Hi, my name is Marvin.

I’m an AI researcher working at the intersection of theory and practice. My current research focuses on the science and theory of generative models and developing methods to enhance the capabilities and safety of language models. I’ve had the privilege of collaborating with Prof. Sitan Chen and Prof. Seth Neel. Earlier this year, I graduated summa cum laude with highest honors from Harvard with a B.A. in Computer Science & Mathematics.

My most recent project was on a unified theoretical framework for feature emergence in generative models (ICML 2024; ICML 2025 oral). In this work, we identified the mechanisms behind the emergence of high-level features, such as reasoning accuracy and toxicity, during the sampling trajectories of diffusion models and large language models. This work, detailed in my thesis, was recognized with both the Hoopes Prize for outstanding undergraduate research and the Captain Jonathan Fay Prize, given to the top three theses across all disciplines at Harvard College.

I love to chat with and meet new people. Please reach out at marvin[dot]fangzhou[dot]li[at]gmail.com.

Selected Publications

* denotes equal contribution

Blink of an Eye: A Simple Theory for Feature Localization in Generative Models
Marvin Li, Aayush Karan, Sitan Chen.
ICML, 2025 (Oral, top 1% of submissions)
arXiv / code
A unifying theory showing why and when features suddenly “lock in” during generation in both diffusion and autoregressive models.

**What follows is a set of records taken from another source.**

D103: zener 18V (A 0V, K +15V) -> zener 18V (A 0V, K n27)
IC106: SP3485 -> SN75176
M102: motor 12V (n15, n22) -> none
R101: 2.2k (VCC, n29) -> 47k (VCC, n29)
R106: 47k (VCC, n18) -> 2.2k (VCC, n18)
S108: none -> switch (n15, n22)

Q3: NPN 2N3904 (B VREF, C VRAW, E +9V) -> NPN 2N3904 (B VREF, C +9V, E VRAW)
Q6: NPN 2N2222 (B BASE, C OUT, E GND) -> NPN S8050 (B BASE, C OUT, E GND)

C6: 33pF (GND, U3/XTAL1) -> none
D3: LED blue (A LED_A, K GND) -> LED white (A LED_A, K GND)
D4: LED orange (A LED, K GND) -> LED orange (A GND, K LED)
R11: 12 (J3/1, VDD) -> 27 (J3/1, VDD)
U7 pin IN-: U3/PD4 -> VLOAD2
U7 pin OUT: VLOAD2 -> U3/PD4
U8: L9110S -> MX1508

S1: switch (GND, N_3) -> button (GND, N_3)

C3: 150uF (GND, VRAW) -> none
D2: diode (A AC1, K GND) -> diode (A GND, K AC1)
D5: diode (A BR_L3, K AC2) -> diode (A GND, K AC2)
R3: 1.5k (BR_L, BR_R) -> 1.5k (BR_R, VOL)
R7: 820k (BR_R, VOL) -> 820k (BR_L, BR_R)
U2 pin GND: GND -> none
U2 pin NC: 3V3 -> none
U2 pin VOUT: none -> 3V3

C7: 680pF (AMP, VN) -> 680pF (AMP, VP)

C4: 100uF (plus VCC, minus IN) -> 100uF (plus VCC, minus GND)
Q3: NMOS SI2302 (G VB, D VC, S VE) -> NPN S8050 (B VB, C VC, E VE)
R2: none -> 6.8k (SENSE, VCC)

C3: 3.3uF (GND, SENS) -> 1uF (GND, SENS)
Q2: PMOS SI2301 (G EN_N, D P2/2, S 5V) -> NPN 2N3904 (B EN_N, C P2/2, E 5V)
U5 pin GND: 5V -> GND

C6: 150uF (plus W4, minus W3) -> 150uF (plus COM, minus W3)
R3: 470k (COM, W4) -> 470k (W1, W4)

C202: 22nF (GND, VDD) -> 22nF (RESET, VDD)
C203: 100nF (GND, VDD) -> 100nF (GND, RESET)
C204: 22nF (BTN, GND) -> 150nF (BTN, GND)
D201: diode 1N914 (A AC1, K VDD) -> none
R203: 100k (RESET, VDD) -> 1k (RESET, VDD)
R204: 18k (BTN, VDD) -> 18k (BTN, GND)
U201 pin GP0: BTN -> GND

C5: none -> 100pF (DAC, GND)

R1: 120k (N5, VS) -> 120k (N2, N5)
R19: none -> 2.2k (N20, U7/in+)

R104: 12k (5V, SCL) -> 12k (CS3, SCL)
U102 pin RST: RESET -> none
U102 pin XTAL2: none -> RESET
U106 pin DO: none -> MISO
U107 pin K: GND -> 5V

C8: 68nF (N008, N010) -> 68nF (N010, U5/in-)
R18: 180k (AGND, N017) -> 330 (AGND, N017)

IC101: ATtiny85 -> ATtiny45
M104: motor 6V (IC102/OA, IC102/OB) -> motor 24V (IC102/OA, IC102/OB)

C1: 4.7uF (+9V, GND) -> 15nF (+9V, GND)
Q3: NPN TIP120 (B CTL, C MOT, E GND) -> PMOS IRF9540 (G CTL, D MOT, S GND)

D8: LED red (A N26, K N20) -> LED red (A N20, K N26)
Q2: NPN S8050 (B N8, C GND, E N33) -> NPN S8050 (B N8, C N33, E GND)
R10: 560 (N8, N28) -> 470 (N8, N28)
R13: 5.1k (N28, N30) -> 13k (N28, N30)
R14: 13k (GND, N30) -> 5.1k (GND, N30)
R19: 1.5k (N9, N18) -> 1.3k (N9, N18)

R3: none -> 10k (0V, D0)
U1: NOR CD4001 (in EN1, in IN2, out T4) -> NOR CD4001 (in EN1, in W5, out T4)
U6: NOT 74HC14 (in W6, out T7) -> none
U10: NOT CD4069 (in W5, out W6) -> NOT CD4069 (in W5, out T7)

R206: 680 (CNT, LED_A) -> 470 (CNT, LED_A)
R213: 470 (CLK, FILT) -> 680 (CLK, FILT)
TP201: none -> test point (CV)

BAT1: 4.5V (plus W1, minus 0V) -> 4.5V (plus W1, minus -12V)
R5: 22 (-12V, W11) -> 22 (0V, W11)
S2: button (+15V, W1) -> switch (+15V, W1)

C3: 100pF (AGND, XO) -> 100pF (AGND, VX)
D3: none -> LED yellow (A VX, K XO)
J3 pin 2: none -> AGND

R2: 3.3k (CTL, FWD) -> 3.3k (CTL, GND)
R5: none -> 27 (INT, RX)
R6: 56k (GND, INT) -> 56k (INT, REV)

Critical Windows: Non-Asymptotic Theory for Feature Emergence in Diffusion Models
Marvin Li, Sitan Chen.
ICML, 2024
arXiv / code
Introduces tight, distribution-agnostic bounds pinpointing when image features appear along the diffusion trajectory.

MoPe: Model Perturbation-Based Privacy Attacks on Language Models
Marvin Li*, Jason Wang*, Jeffrey Wang*, Seth Neel.
EMNLP Main Conference, 2023
arXiv
Shows that second-order gradient information lets an attacker detect training-set membership far more reliably than loss-only baselines.